Quick Health Check Script

#!/bin/bash # railway-health.sh — Quick project health overview echo "=== Railway Status ===" railway status echo "" echo "=== Recent Logs ===" railway logs --tail 2>/dev/null | tail -20 echo "" echo "=== Variables ===" railway variables 2>/dev/null | grep -v "PASSWORD\|SECRET\|KEY"

Status Workflow

## Pre-Deployment Checklist 1. `railway status` — Verify correct project/environment 2. `railway variables` — Confirm required vars are set 3. `railway logs` — Check current service is healthy 4. `railway up` — Deploy 5. `railway status` — Verify new deployment is Active 6. `railway logs --tail` — Monitor for startup errors

Configuration

ParameterDescriptionDefault
show_variablesInclude variable names in statusfalse
show_domainsInclude domain assignmentstrue
show_resourcesInclude CPU/memory usagefalse
environment_filterShow status for specific environmentCurrent
output_formatText, JSON, or table formattext

Best Practices

  1. Check status before every deployment. Make railway status a habit before running railway up. It takes 2 seconds and prevents deploying to the wrong project or environment — a mistake that can take much longer to fix.

  2. Script status checks into your workflow. Create a shell alias or script that runs railway status and shows the most relevant information. Muscle memory builds faster when the command is short and always available.

  3. Use status to verify post-deployment. After deploying, run railway status again to confirm the deployment transitioned from "Building" to "Active." If it stays in "Building" for too long, check logs for build errors.

  4. Compare status across environments. Run railway status in both staging and production to verify they're running the same services. Missing services or failed deployments in one environment indicate configuration drift.

  5. Include status checks in documentation. When writing deployment runbooks, add railway status checkpoints at key steps. This gives the person following the runbook clear verification points.

Common Issues

Status shows "Not linked to a project." Run railway link to connect your directory to a Railway project. If you recently cloned the repo, the .railway directory wasn't included (it's in .gitignore). Re-link with railway link.
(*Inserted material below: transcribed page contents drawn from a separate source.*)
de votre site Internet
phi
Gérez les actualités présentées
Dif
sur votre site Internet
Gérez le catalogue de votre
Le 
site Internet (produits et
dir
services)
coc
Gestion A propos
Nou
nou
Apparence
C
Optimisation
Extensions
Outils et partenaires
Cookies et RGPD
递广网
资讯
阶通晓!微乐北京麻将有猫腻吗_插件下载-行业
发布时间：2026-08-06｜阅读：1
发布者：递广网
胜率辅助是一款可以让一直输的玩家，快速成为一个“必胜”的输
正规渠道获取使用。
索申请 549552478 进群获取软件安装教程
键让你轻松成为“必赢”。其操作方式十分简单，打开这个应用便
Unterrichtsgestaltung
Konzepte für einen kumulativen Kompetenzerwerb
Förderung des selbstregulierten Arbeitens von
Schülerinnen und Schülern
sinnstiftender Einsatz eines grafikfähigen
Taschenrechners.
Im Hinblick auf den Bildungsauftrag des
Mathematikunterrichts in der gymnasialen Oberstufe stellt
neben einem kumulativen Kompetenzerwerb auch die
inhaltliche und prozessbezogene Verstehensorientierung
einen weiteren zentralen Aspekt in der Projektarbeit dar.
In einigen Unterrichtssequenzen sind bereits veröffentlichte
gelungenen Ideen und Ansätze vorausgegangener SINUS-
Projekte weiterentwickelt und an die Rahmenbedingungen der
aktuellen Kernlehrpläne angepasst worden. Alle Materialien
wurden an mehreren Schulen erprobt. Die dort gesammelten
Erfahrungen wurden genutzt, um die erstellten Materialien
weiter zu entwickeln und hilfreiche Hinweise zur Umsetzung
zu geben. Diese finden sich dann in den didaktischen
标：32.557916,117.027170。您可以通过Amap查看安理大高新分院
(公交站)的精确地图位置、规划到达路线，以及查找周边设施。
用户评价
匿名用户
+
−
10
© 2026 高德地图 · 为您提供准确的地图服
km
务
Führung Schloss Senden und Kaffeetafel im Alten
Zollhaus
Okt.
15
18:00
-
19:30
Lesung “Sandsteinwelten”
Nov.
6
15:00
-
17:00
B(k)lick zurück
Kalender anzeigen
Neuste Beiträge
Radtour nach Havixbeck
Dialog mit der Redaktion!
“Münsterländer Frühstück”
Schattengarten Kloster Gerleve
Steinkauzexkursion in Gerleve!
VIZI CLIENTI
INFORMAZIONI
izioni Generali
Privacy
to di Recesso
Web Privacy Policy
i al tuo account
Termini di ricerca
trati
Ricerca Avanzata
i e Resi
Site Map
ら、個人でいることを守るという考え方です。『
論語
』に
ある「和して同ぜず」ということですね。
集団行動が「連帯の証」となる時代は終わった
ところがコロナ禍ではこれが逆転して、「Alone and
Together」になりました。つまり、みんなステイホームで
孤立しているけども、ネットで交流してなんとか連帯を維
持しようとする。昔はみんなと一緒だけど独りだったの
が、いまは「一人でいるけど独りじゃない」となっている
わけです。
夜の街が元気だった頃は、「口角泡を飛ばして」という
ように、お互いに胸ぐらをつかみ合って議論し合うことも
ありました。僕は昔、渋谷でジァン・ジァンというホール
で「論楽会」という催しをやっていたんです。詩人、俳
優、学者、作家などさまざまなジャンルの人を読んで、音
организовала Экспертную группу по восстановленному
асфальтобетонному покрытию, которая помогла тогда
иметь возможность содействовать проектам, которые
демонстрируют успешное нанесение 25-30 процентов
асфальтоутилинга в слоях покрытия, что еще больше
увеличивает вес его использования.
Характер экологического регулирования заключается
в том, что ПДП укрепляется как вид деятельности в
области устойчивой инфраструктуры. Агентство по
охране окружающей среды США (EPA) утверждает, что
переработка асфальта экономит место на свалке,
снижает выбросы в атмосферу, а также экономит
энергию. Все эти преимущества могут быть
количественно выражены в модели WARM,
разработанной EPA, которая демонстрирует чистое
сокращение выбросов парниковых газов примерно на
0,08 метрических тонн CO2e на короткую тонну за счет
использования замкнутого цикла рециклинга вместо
Service shows "Active" but is actually crashed. Without a health check, Railway marks a service as Active once the process starts — even if it crashes immediately and keeps restarting. Add healthcheckPath to your railway.json so Railway accurately reports unhealthy services.

Status shows old deployment information. The CLI caches some data. Run railway status with a fresh terminal session if the displayed information seems stale. For real-time data, check the Railway dashboard or use railway logs --tail.